Sinceramente, é uma bobagem. Se definido como um aparelho que preferencialmente, ou predominantemente, está destinado à leitura de livros eletrônicos, não há como enfiar os outros nessa categoria.

Aí chegamos ao fundo da questão.

Sou favorável à desoneração de leitores de livros digitais que permitem a leitura de TODOS os formatos atualmente existentes ou que venham a existir, sem possibilidade de bloquear qualquer um deles.

Esse tipo de leitor permitiria às livrarias pensar seriamente (se tiverem disposição e decisão para isso), no uso de leitores genéricos que leiam os conteúdos digitais que elas vendam. É importante destacar que o simples fato de serem genéricos não garantem o sucesso dos e-readers. Vejam o que aconteceu antes com a Sony (que foi a primeira a usar tecnologia e-ink e que hoje transferiu sua fraca biblioteca para a Kobo; ou o Positivo, aqui). Mas esse tipo de leitores poderia ser uma ponte para as livrarias independentes se consorciarem e entrarem no negócio do livro digital para valer.

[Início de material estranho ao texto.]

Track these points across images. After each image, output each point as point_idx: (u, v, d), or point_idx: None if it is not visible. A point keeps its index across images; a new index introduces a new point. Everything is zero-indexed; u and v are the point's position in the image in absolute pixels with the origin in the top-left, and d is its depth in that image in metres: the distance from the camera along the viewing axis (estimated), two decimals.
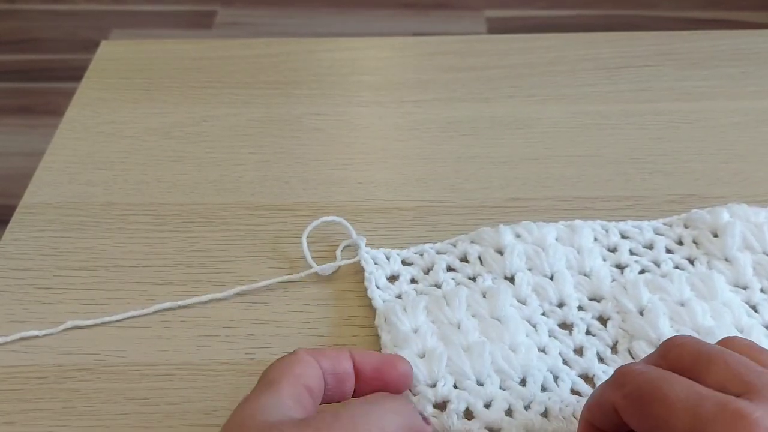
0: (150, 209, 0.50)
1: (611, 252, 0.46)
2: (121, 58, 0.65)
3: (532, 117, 0.58)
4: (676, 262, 0.45)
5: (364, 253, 0.45)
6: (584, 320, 0.42)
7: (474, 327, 0.40)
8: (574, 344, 0.41)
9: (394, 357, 0.37)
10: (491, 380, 0.38)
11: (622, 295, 0.43)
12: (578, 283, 0.44)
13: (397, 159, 0.55)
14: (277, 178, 0.53)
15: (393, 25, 1.91)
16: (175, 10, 1.97)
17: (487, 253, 0.45)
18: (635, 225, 0.47)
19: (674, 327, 0.41)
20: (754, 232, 0.45)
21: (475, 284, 0.44)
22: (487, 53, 0.65)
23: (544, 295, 0.43)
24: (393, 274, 0.45)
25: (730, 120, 0.58)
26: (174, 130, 0.57)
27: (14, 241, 0.48)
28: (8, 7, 1.98)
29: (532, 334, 0.41)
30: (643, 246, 0.46)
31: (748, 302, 0.43)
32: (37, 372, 0.40)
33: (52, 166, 0.54)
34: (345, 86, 0.62)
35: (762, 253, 0.45)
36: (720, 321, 0.41)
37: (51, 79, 1.76)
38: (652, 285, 0.43)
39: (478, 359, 0.38)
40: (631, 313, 0.42)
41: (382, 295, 0.43)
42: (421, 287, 0.44)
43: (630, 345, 0.40)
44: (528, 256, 0.45)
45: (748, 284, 0.44)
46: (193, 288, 0.45)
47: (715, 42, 0.67)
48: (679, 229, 0.47)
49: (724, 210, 0.47)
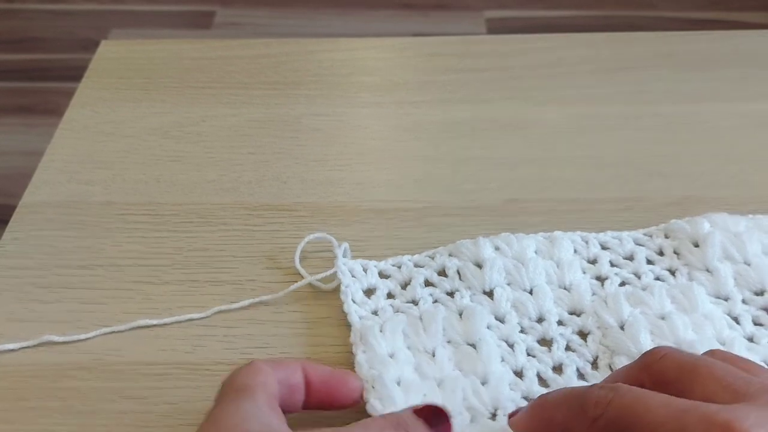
0: (149, 209, 0.50)
1: (591, 264, 0.45)
2: (121, 57, 0.65)
3: (531, 118, 0.58)
4: (656, 274, 0.44)
5: (341, 265, 0.44)
6: (564, 336, 0.41)
7: (448, 357, 0.40)
8: (553, 362, 0.40)
9: (344, 373, 0.37)
10: (462, 417, 0.37)
11: (603, 309, 0.42)
12: (558, 298, 0.43)
13: (396, 160, 0.55)
14: (275, 179, 0.53)
15: (393, 26, 1.91)
16: (174, 10, 1.97)
17: (466, 268, 0.44)
18: (615, 236, 0.47)
19: (655, 341, 0.40)
20: (734, 242, 0.45)
21: (452, 301, 0.43)
22: (487, 54, 0.65)
23: (524, 311, 0.42)
24: (370, 287, 0.44)
25: (729, 122, 0.58)
26: (173, 130, 0.57)
27: (14, 240, 0.48)
28: (7, 7, 1.98)
29: (509, 357, 0.40)
30: (624, 257, 0.46)
31: (730, 314, 0.42)
32: (36, 371, 0.40)
33: (52, 166, 0.54)
34: (344, 87, 0.62)
35: (743, 263, 0.44)
36: (701, 334, 0.40)
37: (50, 79, 1.76)
38: (632, 298, 0.42)
39: (450, 395, 0.38)
40: (612, 328, 0.41)
41: (358, 311, 0.43)
42: (398, 303, 0.43)
43: (611, 360, 0.40)
44: (507, 270, 0.44)
45: (730, 295, 0.43)
46: (191, 288, 0.45)
47: (714, 43, 0.67)
48: (659, 239, 0.46)
49: (705, 220, 0.46)
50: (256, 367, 0.34)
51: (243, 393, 0.32)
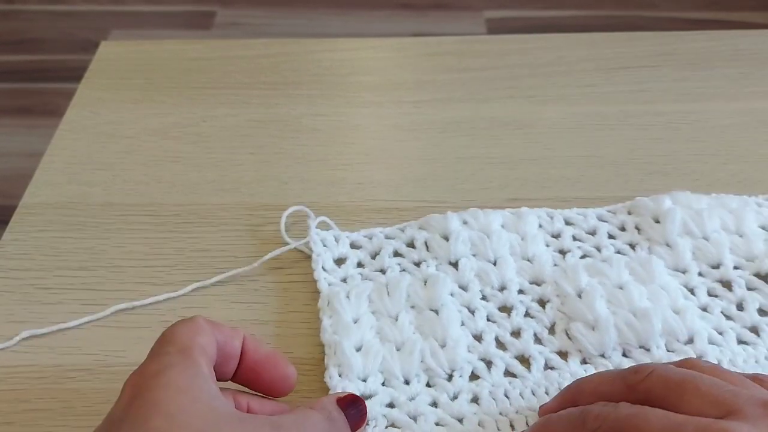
0: (149, 209, 0.50)
1: (555, 238, 0.47)
2: (121, 58, 0.65)
3: (532, 117, 0.58)
4: (617, 248, 0.46)
5: (313, 234, 0.46)
6: (524, 303, 0.43)
7: (410, 321, 0.41)
8: (512, 327, 0.42)
9: (282, 359, 0.35)
10: (419, 379, 0.39)
11: (562, 278, 0.43)
12: (520, 268, 0.45)
13: (396, 159, 0.55)
14: (276, 179, 0.53)
15: (392, 26, 1.91)
16: (174, 10, 1.97)
17: (434, 240, 0.46)
18: (580, 212, 0.48)
19: (611, 308, 0.41)
20: (694, 218, 0.46)
21: (418, 271, 0.45)
22: (487, 54, 0.65)
23: (486, 280, 0.44)
24: (341, 256, 0.46)
25: (729, 121, 0.58)
26: (173, 131, 0.57)
27: (14, 241, 0.48)
28: (7, 8, 1.98)
29: (469, 321, 0.42)
30: (586, 232, 0.47)
31: (687, 285, 0.44)
32: (37, 372, 0.40)
33: (52, 167, 0.54)
34: (344, 87, 0.62)
35: (702, 238, 0.46)
36: (656, 303, 0.42)
37: (50, 80, 1.76)
38: (591, 269, 0.44)
39: (408, 358, 0.39)
40: (570, 296, 0.42)
41: (327, 278, 0.44)
42: (366, 272, 0.45)
43: (567, 326, 0.41)
44: (473, 242, 0.46)
45: (687, 268, 0.45)
46: (192, 288, 0.45)
47: (714, 42, 0.67)
48: (622, 216, 0.48)
49: (667, 197, 0.48)
50: (198, 325, 0.33)
51: (184, 355, 0.31)
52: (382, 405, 0.38)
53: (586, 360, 0.40)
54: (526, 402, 0.38)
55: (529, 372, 0.39)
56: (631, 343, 0.40)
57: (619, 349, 0.40)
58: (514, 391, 0.38)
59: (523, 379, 0.39)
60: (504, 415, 0.37)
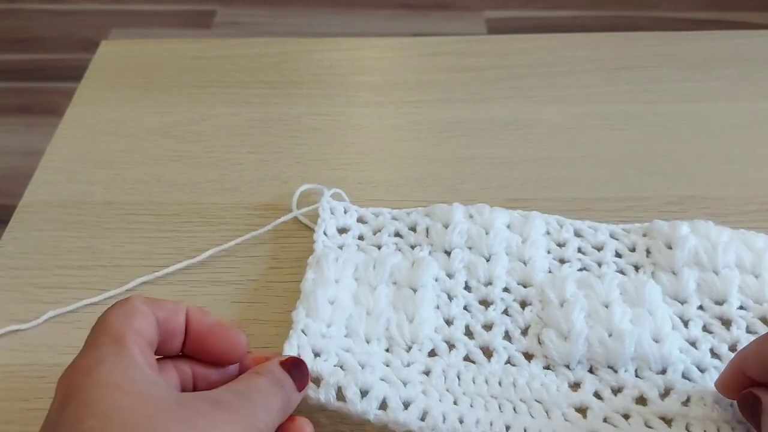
0: (149, 209, 0.50)
1: (560, 246, 0.47)
2: (121, 57, 0.65)
3: (532, 118, 0.58)
4: (620, 267, 0.45)
5: (324, 202, 0.48)
6: (505, 301, 0.43)
7: (387, 294, 0.42)
8: (486, 319, 0.42)
9: (230, 327, 0.35)
10: (379, 342, 0.40)
11: (549, 285, 0.43)
12: (512, 269, 0.45)
13: (397, 159, 0.55)
14: (276, 178, 0.53)
15: (392, 26, 1.91)
16: (174, 9, 1.97)
17: (434, 227, 0.47)
18: (591, 226, 0.48)
19: (589, 323, 0.41)
20: (708, 250, 0.45)
21: (411, 253, 0.46)
22: (487, 54, 0.65)
23: (474, 272, 0.44)
24: (345, 226, 0.47)
25: (729, 121, 0.58)
26: (173, 130, 0.57)
27: (14, 240, 0.48)
28: (8, 7, 1.98)
29: (445, 306, 0.43)
30: (593, 246, 0.47)
31: (682, 316, 0.42)
32: (36, 371, 0.40)
33: (52, 166, 0.54)
34: (344, 86, 0.62)
35: (711, 272, 0.44)
36: (638, 326, 0.40)
37: (50, 79, 1.76)
38: (581, 282, 0.43)
39: (374, 323, 0.41)
40: (551, 303, 0.42)
41: (325, 241, 0.46)
42: (363, 244, 0.46)
43: (540, 332, 0.41)
44: (470, 235, 0.46)
45: (688, 299, 0.43)
46: (193, 287, 0.45)
47: (714, 43, 0.67)
48: (635, 236, 0.47)
49: (685, 224, 0.46)
50: (132, 307, 0.32)
51: (117, 346, 0.30)
52: (339, 347, 0.38)
53: (550, 366, 0.40)
54: (476, 387, 0.38)
55: (489, 362, 0.40)
56: (599, 360, 0.40)
57: (585, 363, 0.40)
58: (467, 374, 0.39)
59: (480, 366, 0.39)
60: (450, 392, 0.38)
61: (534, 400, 0.38)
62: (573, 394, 0.38)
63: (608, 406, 0.38)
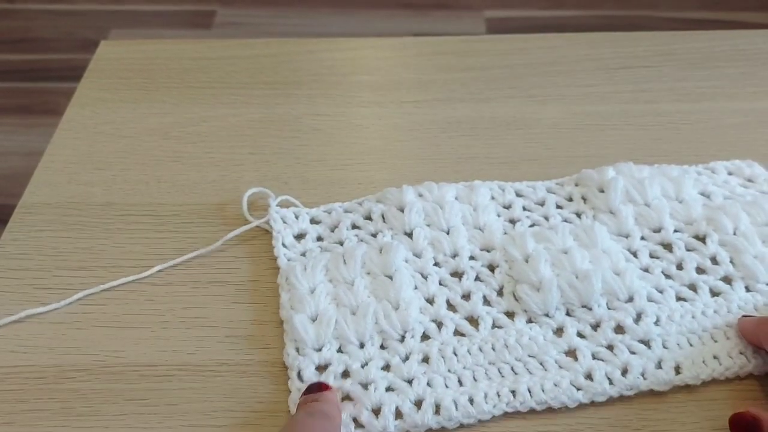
0: (149, 209, 0.50)
1: (506, 209, 0.49)
2: (121, 58, 0.64)
3: (532, 117, 0.58)
4: (564, 217, 0.49)
5: (273, 213, 0.48)
6: (474, 268, 0.45)
7: (365, 286, 0.43)
8: (462, 290, 0.44)
9: None
10: (372, 341, 0.41)
11: (511, 245, 0.46)
12: (472, 237, 0.47)
13: (397, 159, 0.55)
14: (276, 179, 0.53)
15: (393, 25, 1.91)
16: (174, 10, 1.97)
17: (390, 212, 0.48)
18: (530, 185, 0.51)
19: (555, 271, 0.44)
20: (636, 186, 0.49)
21: (375, 241, 0.47)
22: (487, 53, 0.65)
23: (439, 247, 0.46)
24: (301, 232, 0.48)
25: (729, 120, 0.58)
26: (173, 130, 0.57)
27: (13, 241, 0.48)
28: (7, 7, 1.98)
29: (422, 285, 0.44)
30: (536, 203, 0.50)
31: (629, 249, 0.47)
32: (36, 372, 0.40)
33: (52, 166, 0.53)
34: (344, 86, 0.62)
35: (643, 205, 0.48)
36: (598, 265, 0.44)
37: (50, 79, 1.75)
38: (538, 236, 0.46)
39: (362, 321, 0.41)
40: (517, 261, 0.45)
41: (287, 254, 0.46)
42: (325, 244, 0.47)
43: (514, 288, 0.44)
44: (427, 212, 0.48)
45: (630, 233, 0.47)
46: (193, 288, 0.45)
47: (714, 42, 0.67)
48: (569, 187, 0.51)
49: (610, 168, 0.50)
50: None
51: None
52: (337, 377, 0.40)
53: (531, 319, 0.42)
54: (473, 358, 0.40)
55: (477, 331, 0.42)
56: (573, 302, 0.43)
57: (562, 309, 0.43)
58: (462, 348, 0.41)
59: (471, 337, 0.41)
60: (452, 372, 0.40)
61: (528, 356, 0.40)
62: (559, 340, 0.42)
63: (593, 342, 0.41)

Isso pode ser um osso duro de roer para os dois fabricantes. Ainda mais para a Amazon, que procura fechar todas as suas portas.

Mas é bom lembrar que Bezos sempre lutou furiosamente contra a cobrança de impostos em suas operações. Foi por isso, aliás, que instalou sua sede em Seattle, no estado de Washington, que tem uma população relativamente pequena. De lá podia vender para os outros estados e para o exterior sem pagar impostos (nem eles nem seus clientes). Progressivamente, entretanto, os outros estados foram aplicando IVA nessas vendas, e Bezos simplesmente se adaptou.

Com uma solução desse tipo, O Brasil colocaria a Amazon em uma disjuntiva: quer vender os Kindle aqui sem impostos? Pois abra a possibilidade de que o aparelhinho leia os outros formatos. Ou continue pagando os impostos.

A decisão da Amazon – e da Kobo – será medir a possibilidade do crescimento desse mercado para ver se vale a pena. De qualquer maneira, o Brasil daria um chega pra lá na arrogância amazoniana. Quem sabe até seria o pioneiro em uma nova revolução no comércio de livros eletrônicos. Já demos um grande exemplo com o Marco Civil da Internet. Essa pode ser mais uma contribuição para o arejamento da circulação de ideias no ciberespaço.

3 comentários em “UMA PROPOSTA MODESTA”

  1. Prezado Felipe, parabéns pelas suas considerações.
    Embora algumas perguntas ficaram sem respostas na audiência pública citada em seu artigo, teremos na nossa 24a. Convenção Nacional de Livrarias (19 e 20-08) a oportunidade de dialogarmos com a realidade livreira dos Estados Unidos (livre mercado) e da França (mercado regulamentado), entre outros assuntos que interessa a todo o mercado. A programação já está no site da ANL (www.anl.org.br).

    1. Ednilson,
      Espero que publiquem e divulguem as discussões, de modo que o público externo à Convenção possa eventualmente participar e comentar.